● Task requirements
Find the lines in the records below that contain "pixel", and report each of them.

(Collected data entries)
----

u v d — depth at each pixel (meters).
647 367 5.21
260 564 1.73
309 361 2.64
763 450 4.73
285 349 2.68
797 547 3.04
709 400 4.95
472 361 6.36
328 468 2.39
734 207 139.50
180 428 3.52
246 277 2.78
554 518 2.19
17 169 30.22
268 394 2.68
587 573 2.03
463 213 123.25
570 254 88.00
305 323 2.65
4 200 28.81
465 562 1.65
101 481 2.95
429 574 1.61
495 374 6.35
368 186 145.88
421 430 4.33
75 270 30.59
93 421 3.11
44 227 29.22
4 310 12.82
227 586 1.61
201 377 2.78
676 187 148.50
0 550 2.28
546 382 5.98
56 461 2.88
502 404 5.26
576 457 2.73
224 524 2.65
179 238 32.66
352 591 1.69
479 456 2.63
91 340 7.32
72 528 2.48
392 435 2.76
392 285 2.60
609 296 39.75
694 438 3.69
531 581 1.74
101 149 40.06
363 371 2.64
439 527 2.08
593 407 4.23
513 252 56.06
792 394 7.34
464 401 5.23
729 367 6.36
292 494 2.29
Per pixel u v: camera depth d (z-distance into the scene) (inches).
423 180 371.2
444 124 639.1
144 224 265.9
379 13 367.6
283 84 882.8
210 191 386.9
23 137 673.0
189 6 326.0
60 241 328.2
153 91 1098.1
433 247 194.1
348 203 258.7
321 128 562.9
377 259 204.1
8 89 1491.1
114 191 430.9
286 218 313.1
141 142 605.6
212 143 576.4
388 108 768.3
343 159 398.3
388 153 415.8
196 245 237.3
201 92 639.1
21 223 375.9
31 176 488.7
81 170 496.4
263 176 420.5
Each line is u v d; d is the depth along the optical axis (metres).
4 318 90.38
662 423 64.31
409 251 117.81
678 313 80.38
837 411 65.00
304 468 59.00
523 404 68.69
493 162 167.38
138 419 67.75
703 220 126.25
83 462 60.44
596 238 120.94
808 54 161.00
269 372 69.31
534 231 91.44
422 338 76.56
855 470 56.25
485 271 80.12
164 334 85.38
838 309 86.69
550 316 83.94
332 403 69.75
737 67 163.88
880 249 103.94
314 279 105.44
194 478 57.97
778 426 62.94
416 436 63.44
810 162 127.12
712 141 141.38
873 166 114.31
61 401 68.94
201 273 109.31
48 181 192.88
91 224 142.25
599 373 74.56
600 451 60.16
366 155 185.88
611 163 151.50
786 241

----

● Written solution
u v d — depth at each pixel (meters).
Per pixel u v: camera depth d (z-distance into the scene) (inches).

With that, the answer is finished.